***** Kutipan Teks

CakNun.com

Decoding The Labyrinth of Conflict | Simposium Regional

Menggali Pembelajaran Resolusi Konflik Pasca Reformasi dari Gerakan Maiyah Nusantara
Redaksi
Waktu baca ± 5 menit

Sebagai salah satu rangkaian untuk memeriahkan dan memaknai Dies Natalis Unair yang ke-64, Pusat Informasi dan Humas (PIH) Unair berkolaborasi dengan Amsterdam Institute of Social Sciense Research (AISSR), University of Amsterdam, Belanda akan menggelar Simposium Regional bertajuk “Decoding the Labyrinth of Conflict: Menggali Pembelajaran Resolusi Konflik Pasca Reformasi dari Gerakan Maiyah Nusantara”.

Simposium ini adalah bentuk kepedulian civitas akademika di lingkungan Unair dan sekitarnya serta pengembangan tradisi collaborative research dan collaborative engagement yang selama ini telah dilakukan antara dunia akademik dengan civil society terutama dalam upaya penciptaan rasa aman, toleransi atas keberagaman, dan pencegahan berbagai potensi konflik dan bencana sosial maupun bencana alam di tengah-tengah masyarakat.

Sebagaimana dipahami bersama, akhir-akhir ini, keamanan, integrasi, dan keutuhan kehidupan bermasyarakat, berbangsa dan bernegara di Indonesia kembali diuji dengan gejolak alam dan gejolak sosial yang magnitude dan intensitasnya semakin mengkhawatirkan. Di satu sisi, penduduk bumi Nusantara tidak bisa mengelakkan fakta bahwa mereka hidup di atas rangkaian “the ring of fire” yang menuntut seluruh elemen bangsanya memiliki kesiapan dan formula preventif untuk meminimalisir ancaman natural disasters yang setiap saat mengintai dan siap memporak-porandakan tatanan sosial yang ada dalam sekejap. Di sisi lain, harmoni sosial yang ada sering sekali terancam oleh social disasters berupa konflik antaretnis, antaragama, dan antarkelompok atau golongan karena penduduknya banyak yang alpa akan fakta Bhineka Tunggal Ika bahwa Indonesia adalah satu dari tidak banyak negara yang memiliki keragaman etnis, budaya dan agama yang luar biasa.

Atas dua ancaman ini, state actors (negara dan perangkatnya) dan non-state actors (aktor-aktor di luar negara, seperti ormas, parpol, LSM, kaum intelektual, rohaniawan, dan unsur kelompok masyarakat lain) telah melakukan banyak hal, baik yang bersifat preventif, kuratif, maupun afirmatif. Bahkan, sejak era reformasi yang sudah bergulir selama dua dekade, non-state actors telah mengambil peran yang sangat luas seiring dihilangkannya Dwifungsi ABRI, proses demokratisasi, dan desentralisasi. Sampai dengan Oktober 2017, tercapat sudah 344.039 ormas telah resmi terdaftar di negara dan saling bersaing mengisi peran-peran pengorganisasian masyarakat, pengisian ruang publik, advokasi sosial, dan pengamanan masyarakat, termasuk pencegahan maupun penanganan konflik di tengah-tengah masyarakat yang sebelum era reformasi dikendalikan sepenuhnya secara struktural dan militeristik oleh negara.

**********
***** Baris Data

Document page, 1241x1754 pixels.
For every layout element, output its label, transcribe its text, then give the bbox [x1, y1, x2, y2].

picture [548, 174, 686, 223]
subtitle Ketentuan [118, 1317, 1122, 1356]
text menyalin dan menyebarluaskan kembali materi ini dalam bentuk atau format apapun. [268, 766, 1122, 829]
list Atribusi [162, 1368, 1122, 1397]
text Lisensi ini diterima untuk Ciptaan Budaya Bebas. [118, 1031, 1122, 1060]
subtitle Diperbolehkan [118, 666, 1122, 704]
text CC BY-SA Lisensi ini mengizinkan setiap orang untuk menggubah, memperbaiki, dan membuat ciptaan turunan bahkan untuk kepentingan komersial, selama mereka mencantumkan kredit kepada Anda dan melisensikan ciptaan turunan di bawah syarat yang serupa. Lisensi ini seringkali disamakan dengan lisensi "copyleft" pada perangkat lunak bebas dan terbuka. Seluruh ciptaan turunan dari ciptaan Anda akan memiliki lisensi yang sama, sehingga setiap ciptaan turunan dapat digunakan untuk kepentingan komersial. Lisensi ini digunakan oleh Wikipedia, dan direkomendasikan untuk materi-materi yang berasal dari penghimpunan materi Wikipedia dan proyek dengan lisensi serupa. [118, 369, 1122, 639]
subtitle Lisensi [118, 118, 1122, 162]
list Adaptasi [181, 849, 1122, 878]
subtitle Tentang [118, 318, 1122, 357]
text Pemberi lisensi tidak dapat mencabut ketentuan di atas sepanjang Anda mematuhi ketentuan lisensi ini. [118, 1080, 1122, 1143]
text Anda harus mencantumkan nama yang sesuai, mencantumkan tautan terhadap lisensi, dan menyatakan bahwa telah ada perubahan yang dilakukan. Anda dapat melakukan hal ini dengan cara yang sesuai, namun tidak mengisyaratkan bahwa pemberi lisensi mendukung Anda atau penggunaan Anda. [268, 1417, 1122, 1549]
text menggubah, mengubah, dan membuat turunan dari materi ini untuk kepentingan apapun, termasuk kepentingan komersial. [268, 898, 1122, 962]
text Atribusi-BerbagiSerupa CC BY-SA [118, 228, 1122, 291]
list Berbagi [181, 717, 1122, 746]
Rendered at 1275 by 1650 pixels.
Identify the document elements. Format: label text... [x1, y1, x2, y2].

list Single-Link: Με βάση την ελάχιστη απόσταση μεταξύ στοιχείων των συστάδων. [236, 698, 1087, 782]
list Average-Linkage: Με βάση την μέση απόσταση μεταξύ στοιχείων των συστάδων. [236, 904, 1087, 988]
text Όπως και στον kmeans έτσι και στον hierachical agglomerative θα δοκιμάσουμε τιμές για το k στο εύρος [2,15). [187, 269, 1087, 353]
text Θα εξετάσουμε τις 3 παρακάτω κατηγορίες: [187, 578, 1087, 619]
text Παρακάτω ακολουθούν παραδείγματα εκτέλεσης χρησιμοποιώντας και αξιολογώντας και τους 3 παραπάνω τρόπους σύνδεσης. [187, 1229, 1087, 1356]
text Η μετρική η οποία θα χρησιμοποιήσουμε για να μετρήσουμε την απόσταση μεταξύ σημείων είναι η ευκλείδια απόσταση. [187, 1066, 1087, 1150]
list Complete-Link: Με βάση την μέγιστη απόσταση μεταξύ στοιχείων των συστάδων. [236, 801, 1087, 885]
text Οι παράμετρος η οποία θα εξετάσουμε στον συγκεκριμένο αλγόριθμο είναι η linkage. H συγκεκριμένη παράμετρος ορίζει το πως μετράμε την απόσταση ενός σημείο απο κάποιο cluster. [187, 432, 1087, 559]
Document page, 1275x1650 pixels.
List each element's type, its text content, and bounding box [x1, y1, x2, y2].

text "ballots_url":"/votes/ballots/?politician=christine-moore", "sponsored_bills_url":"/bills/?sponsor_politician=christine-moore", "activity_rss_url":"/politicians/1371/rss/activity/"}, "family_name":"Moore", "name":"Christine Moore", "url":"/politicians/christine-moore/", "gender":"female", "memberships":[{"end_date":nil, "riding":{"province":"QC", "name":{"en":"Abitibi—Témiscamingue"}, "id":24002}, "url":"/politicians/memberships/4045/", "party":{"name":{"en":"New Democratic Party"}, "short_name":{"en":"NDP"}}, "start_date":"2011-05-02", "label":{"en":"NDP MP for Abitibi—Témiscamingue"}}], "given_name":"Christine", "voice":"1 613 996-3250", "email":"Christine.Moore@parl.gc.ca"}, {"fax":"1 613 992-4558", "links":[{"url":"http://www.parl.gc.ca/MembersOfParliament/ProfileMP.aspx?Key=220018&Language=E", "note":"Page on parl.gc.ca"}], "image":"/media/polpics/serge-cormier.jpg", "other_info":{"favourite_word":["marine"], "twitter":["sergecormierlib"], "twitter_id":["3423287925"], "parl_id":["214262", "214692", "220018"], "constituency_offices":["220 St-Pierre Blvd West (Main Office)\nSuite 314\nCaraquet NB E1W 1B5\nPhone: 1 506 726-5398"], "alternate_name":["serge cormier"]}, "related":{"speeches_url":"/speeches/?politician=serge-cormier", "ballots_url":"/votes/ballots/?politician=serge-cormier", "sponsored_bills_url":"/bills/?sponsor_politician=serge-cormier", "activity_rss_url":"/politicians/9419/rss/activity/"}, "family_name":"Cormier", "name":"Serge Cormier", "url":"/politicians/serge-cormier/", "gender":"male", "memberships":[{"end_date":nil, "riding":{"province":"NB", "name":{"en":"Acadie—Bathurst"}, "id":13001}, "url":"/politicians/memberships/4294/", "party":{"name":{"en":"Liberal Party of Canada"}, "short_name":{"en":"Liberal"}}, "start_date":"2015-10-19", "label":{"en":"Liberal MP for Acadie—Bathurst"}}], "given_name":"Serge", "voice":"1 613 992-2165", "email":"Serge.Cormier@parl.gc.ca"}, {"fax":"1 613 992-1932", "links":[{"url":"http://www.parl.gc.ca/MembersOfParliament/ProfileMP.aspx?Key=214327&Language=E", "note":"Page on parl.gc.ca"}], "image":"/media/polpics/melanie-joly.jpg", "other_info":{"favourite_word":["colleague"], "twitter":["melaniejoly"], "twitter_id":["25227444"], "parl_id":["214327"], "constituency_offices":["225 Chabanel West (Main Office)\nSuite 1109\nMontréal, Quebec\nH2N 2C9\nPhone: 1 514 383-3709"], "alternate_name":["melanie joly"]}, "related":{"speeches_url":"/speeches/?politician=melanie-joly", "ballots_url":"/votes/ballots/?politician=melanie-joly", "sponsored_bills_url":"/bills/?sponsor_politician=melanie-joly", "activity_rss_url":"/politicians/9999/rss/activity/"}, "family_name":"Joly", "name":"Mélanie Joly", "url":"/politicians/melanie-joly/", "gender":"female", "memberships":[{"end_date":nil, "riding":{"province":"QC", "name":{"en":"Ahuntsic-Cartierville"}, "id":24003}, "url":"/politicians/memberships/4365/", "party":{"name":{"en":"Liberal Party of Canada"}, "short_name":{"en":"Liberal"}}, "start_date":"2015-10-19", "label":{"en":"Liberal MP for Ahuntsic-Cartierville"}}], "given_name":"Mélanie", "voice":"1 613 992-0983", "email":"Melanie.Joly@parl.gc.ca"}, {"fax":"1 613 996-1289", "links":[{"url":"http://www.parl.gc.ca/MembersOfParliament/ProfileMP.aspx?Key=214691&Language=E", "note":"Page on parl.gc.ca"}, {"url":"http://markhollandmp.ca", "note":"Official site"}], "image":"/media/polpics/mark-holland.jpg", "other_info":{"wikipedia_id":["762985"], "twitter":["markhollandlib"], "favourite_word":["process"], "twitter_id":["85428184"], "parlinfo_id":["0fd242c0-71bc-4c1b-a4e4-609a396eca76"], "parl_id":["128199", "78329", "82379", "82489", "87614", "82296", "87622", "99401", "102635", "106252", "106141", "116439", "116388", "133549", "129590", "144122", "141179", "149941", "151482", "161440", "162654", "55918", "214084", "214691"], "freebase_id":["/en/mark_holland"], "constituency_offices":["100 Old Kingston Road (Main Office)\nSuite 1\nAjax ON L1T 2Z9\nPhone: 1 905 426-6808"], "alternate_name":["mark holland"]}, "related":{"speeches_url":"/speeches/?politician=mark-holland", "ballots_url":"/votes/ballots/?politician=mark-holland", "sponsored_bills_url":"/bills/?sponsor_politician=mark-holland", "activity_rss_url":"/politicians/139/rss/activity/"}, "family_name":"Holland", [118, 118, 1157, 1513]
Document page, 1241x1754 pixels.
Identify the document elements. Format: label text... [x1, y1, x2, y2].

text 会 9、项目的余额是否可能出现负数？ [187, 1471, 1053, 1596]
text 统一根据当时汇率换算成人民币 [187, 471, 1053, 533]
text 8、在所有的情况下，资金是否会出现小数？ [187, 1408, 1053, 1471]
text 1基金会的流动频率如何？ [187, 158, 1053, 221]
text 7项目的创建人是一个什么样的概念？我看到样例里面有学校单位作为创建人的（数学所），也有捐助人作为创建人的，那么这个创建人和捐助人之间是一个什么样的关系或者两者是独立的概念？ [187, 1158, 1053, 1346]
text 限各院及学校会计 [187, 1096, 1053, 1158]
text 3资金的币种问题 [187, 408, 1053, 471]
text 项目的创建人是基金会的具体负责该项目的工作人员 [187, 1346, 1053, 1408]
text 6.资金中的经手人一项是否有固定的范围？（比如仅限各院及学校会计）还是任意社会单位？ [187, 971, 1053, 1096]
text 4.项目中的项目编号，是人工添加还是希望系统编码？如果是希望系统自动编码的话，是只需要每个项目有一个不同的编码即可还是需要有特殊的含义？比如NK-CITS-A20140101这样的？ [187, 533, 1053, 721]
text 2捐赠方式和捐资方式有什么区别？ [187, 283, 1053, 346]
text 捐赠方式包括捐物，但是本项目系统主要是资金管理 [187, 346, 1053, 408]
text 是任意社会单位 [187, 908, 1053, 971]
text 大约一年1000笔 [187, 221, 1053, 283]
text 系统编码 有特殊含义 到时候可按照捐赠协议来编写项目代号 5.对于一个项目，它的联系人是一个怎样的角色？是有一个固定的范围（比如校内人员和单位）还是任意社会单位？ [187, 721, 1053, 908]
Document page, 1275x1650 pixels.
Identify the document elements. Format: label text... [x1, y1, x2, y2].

**********

Tugas: Tuliskan lanjutan teks tentang simposium resolusi konflik pasca reformasi, dimulai setelah kalimat terakhir yang ditampilkan.

Hasil Latihan:
Pertanyaan mendasar yang kemudian muncul adalah, di mana gap-nya? Formula pengamanan masyarakat seperti apa yang sebenarnya belum dilakukan, baik oleh state actors maupun non-state actors sehingga ekskalasi konflik, ‘sekam’ perpecahan yang apinya terus menyala, dan benih-benih kerusuhan (yang sempat meledak di berbagai daerah pada awal periode pasca reformasi), serta mitigasi bencana alam belum mampu diantisipasi dan ditangani secara komprehensif? Meskipun yang paling kasat mata adalah eksklusivitas masing-masing aktor dalam memerankan fungsi pengamanannya, ada banyak spektrum yang perlu dielaborasi dan dipetakan untuk membuka rongga kebuntuan dan memperbaiki rumus penciptaan harmoni sosial pada masyarakat Indonesia yang super plural sekaligus tinggal di permukaan bumi Nusantara yang memiliki risiko tinggi.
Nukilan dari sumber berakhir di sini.